* _Action item 1_
Answer these questions about the OpenSCAD commit below, giving each answer on its own line with the matching letter:
(a) Which statement does the commit message say was added?
(b) What value does the example file assign to total_height?
(c) How is y5 computed inside shape_tripod?
* _Action item 2_
Pick up the OpenSCAD commit diff from its last line and continue it.

* _Excerpt_
^^^^

Clifford Wolf:

Added polygon() statement
	Added min/max functions



git-svn-id: http://svn.clifford.at/openscad/trunk@222 b57f626f-c46c-0410-a088-ec61d464b74c

dxfdata.cc

@@ -31,6 +31,10 @@ struct Line {
 	Line() { p[0] = NULL; p[1] = NULL; disabled = false; }
 };
 
+DxfData::DxfData()
+{
+}
+
 DxfData::DxfData(double fn, double fs, double fa, QString filename, QString layername, double xorigin, double yorigin, double scale)
 {
 	handle_dep(filename);

examples/example017.scad

@@ -0,0 +1,121 @@
+
+thickness = 6;
+locklen1 = 15;
+locklen2 = 10;
+boltlen = 15;
+midhole = 10;
+inner1_to_inner2 = 50;
+total_height = 80;
+
+module shape_tripod()
+{
+	x1 = 0;
+	x2 = x1 + thickness;
+	x3 = x2 + locklen1;
+	x4 = x3 + thickness;
+	x5 = x4 + inner1_to_inner2;
+	x6 = x5 - thickness;
+	x7 = x6 - locklen2;
+	x8 = x7 - thickness;
+	x9 = x8 - thickness;
+	x10 = x9 - thickness;
+	
+	y1 = 0;
+	y2 = y1 + thickness;
+	y3 = y2 + thickness;
+	y4 = y3 + thickness;
+	y5 = y3 + total_height - 4*thickness;
+	y6 = y5 + thickness;
+	
+	union()

^^^^

* _Dataset content_
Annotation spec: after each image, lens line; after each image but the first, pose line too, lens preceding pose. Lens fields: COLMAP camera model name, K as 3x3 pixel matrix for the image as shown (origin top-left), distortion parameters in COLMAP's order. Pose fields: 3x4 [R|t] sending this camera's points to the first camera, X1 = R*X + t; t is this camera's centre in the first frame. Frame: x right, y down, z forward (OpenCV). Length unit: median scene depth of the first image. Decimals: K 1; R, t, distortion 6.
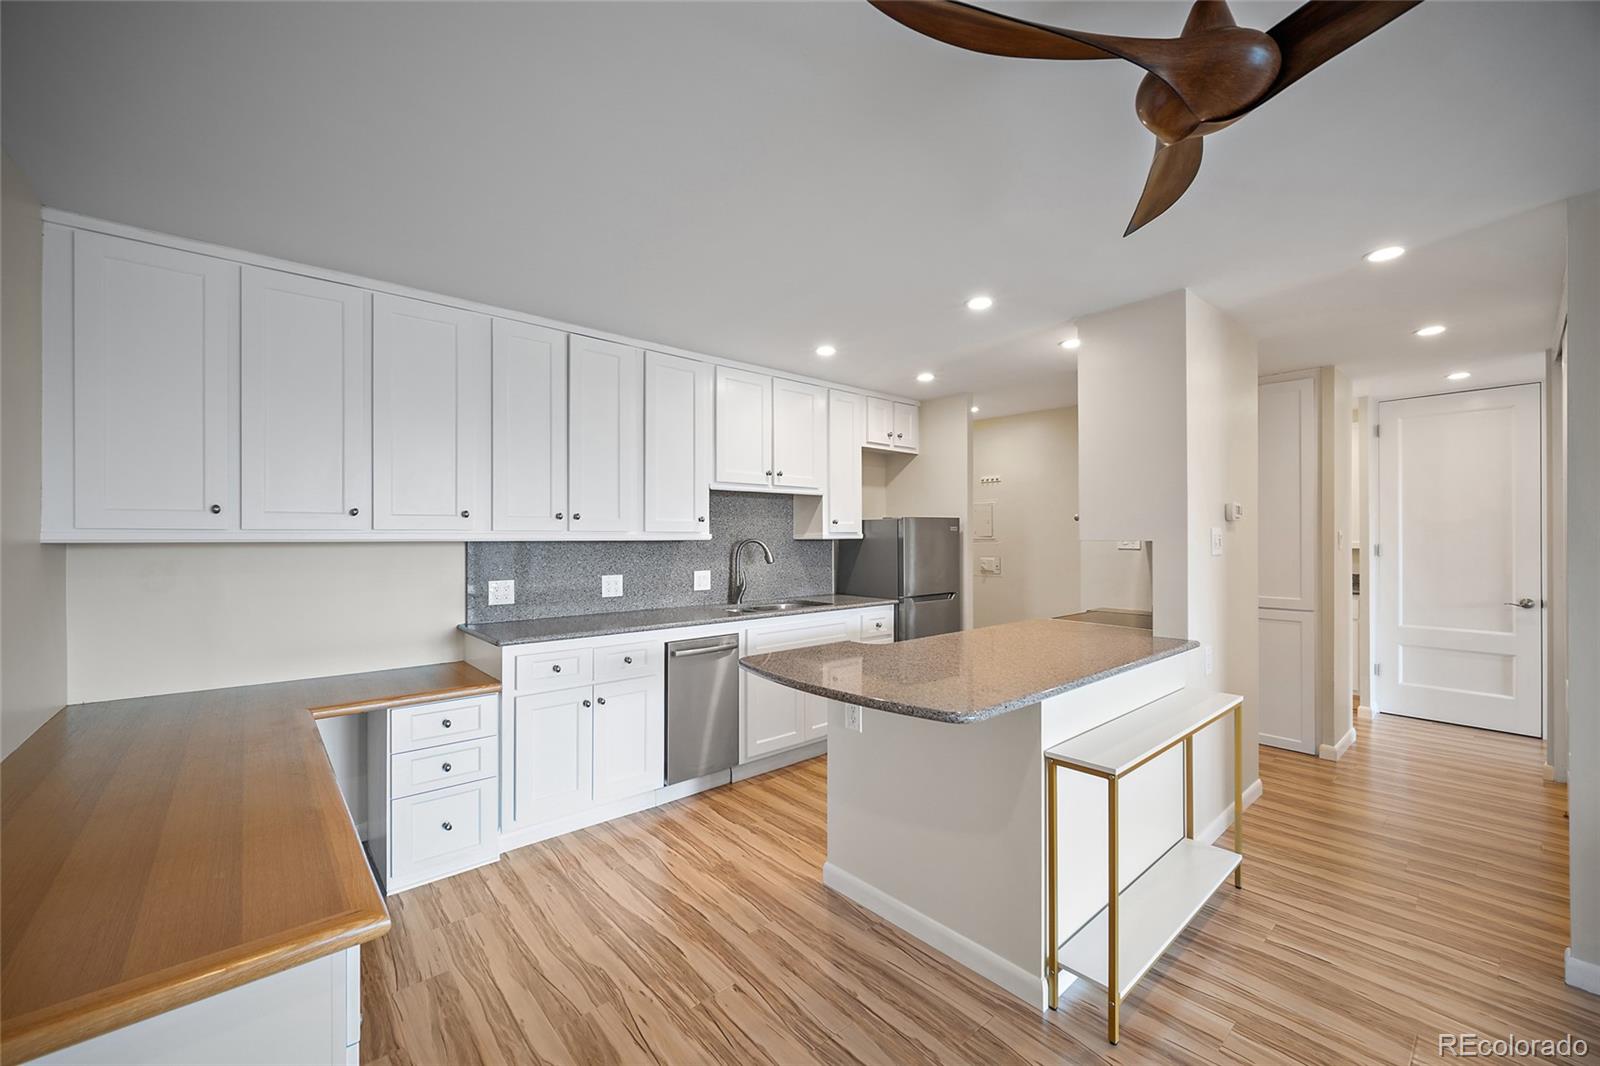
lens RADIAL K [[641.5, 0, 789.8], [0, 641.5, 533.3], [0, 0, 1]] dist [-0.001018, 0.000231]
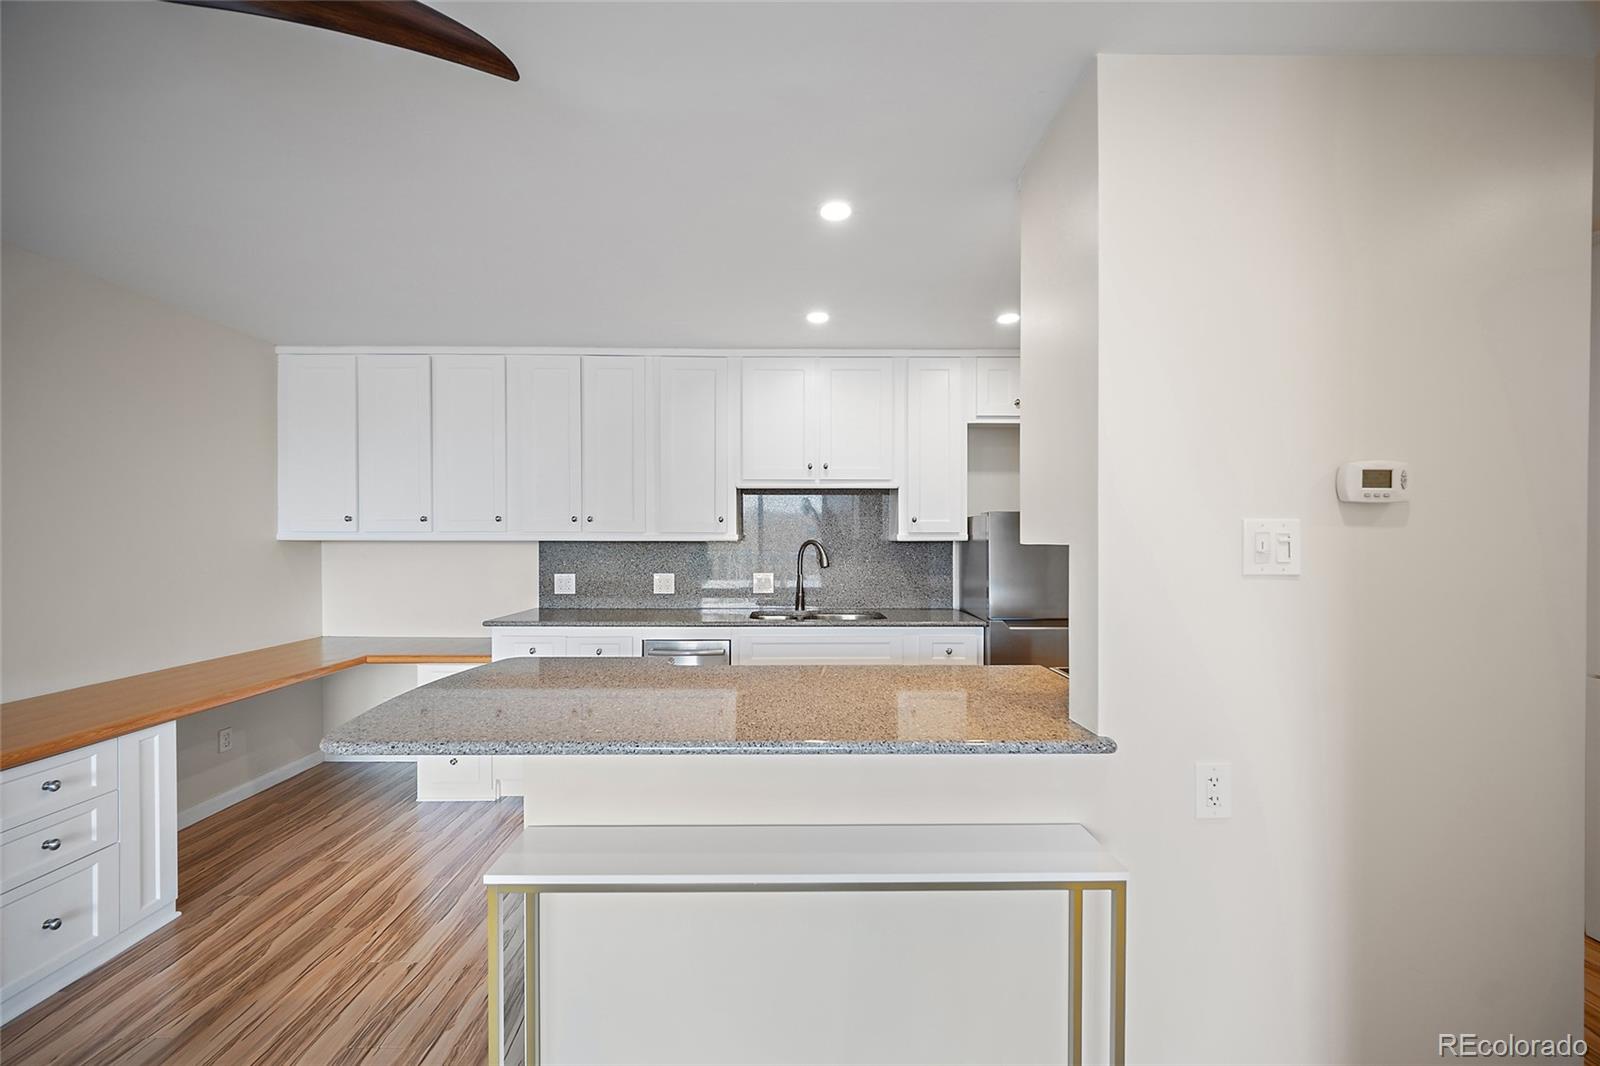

^^^^

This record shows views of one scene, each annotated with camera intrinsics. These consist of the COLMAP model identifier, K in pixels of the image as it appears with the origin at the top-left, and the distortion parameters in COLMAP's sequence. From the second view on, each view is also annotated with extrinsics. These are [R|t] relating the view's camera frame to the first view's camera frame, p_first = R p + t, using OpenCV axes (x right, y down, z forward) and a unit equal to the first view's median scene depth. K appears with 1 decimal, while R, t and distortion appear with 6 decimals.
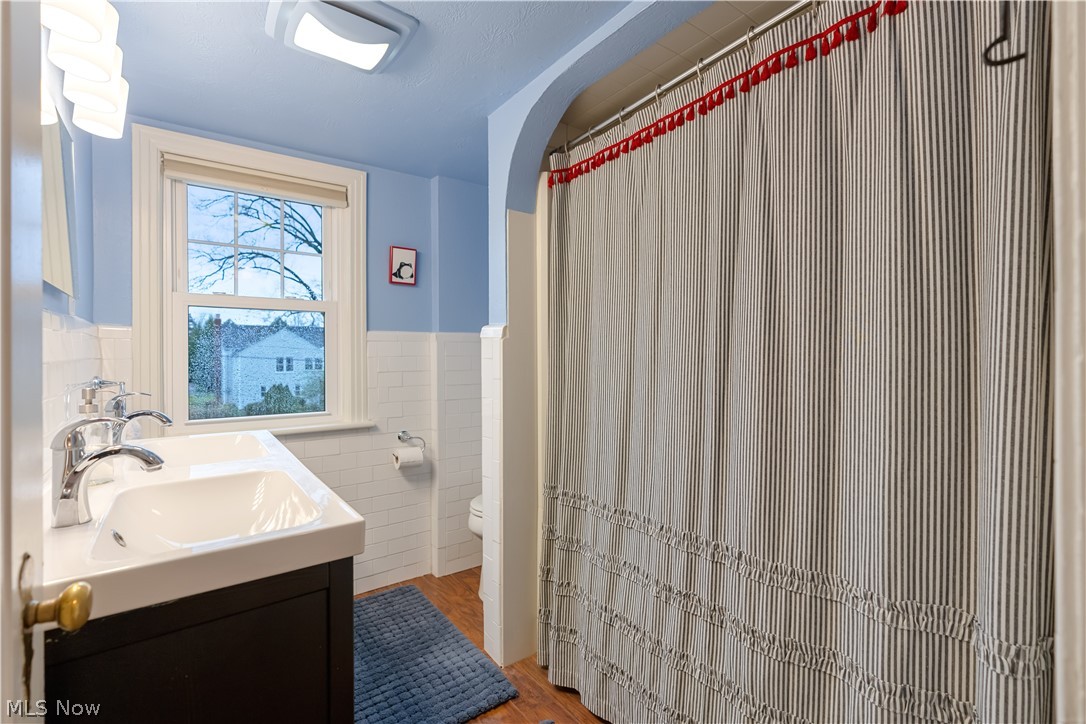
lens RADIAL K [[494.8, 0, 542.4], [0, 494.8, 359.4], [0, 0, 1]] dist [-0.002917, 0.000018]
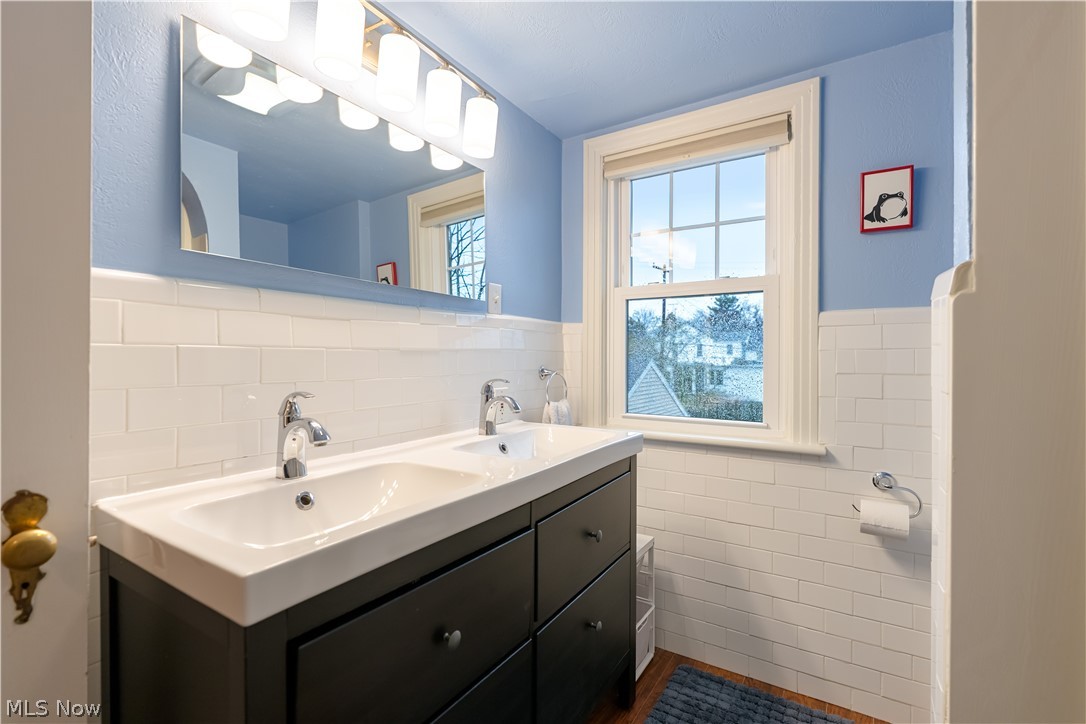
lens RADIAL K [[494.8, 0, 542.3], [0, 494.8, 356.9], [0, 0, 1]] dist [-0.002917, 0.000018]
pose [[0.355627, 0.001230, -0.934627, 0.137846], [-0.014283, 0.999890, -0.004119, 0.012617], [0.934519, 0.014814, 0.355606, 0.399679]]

^^^^

* _Answer space 1_
(a) A polygon() statement.
(b) 80.
(c) y5 = y3 + total_height - 4*thickness.

* _Answer space 2_
+	{
+		difference() {
+			polygon([
+				[ x1, y2 ], [ x2, y2 ],
+				[ x2, y1 ], [ x3, y1 ], [ x3, y2 ],
+				[ x4, y2 ], [ x4, y1 ], [ x5, y1 ],
+				[ x5 + thickness, y3 ], [ x5, y4 ],
+				[ x5, y5 ],
+				[ x6, y5 ], [ x6, y6 ], [ x7, y6 ], [ x7, y5 ], [ x8, y5 ],
+				[ x8, y6 ], [ x9, y5 ],
+				[ x9, y4 ], [ x10, y3 ],
+				[ x2, y3 ]
+			]);
+			translate([ x10, y4 ]) circle(thickness);
+			translate([ x5 + thickness, y4 ]) circle(thickness);
+		}
+	
+		translate([ x5, y1 ])
+		square([ boltlen - thickness, thickness*2 ]);
+	
+		translate([ x5 + boltlen - thickness, y2 ]) circle(thickness);
+	
+		translate([ x2, y2 ]) intersection() {
+			circle(thickness);
+			translate([ -thickness*2, 0 ]) square(thickness*2);
+		}
+	
+		translate([ x8, y5 ]) intersection() {
+			circle(thickness);
+			translate([ -thickness*2, 0 ]) square(thickness*2);
+		}
+	}
+}
+
+module shape_inner_disc()
+{
+	difference() {
+		circle(midhole + boltlen + 2*thickness + locklen2);
+		for (alpha = [ 0, 120, 240 ])
+			rotate(alpha) translate([ 0, midhole + boltlen + thickness + locklen2/2 ]) square([ thickness, locklen2 ], true);
+		circle(midhole + boltlen);
+	}
+}
+
+module shape_outer_disc()
+{
+	difference() {
+		circle(midhole + boltlen + inner1_to_inner2 + 2*thickness + locklen1);
+		for (alpha = [ 0, 120, 240 ])
+			rotate(alpha) translate([ 0, midhole + boltlen + inner1_to_inner2 + thickness + locklen1/2 ]) square([ thickness, locklen1 ], true);
+		circle(midhole + boltlen + inner1_to_inner2);
+	}
+}
+
+module parts()
+{
+	tripod_x_off = locklen1 - locklen2 + inner1_to_inner2;
+	tripod_y_off = max(midhole + boltlen + inner1_to_inner2 + 4*thickness + locklen1, total_height);
+
+	shape_inner_disc();
+	shape_outer_disc();
+
+	for (s = [ [1,1], [-1,1], [1,-1] ])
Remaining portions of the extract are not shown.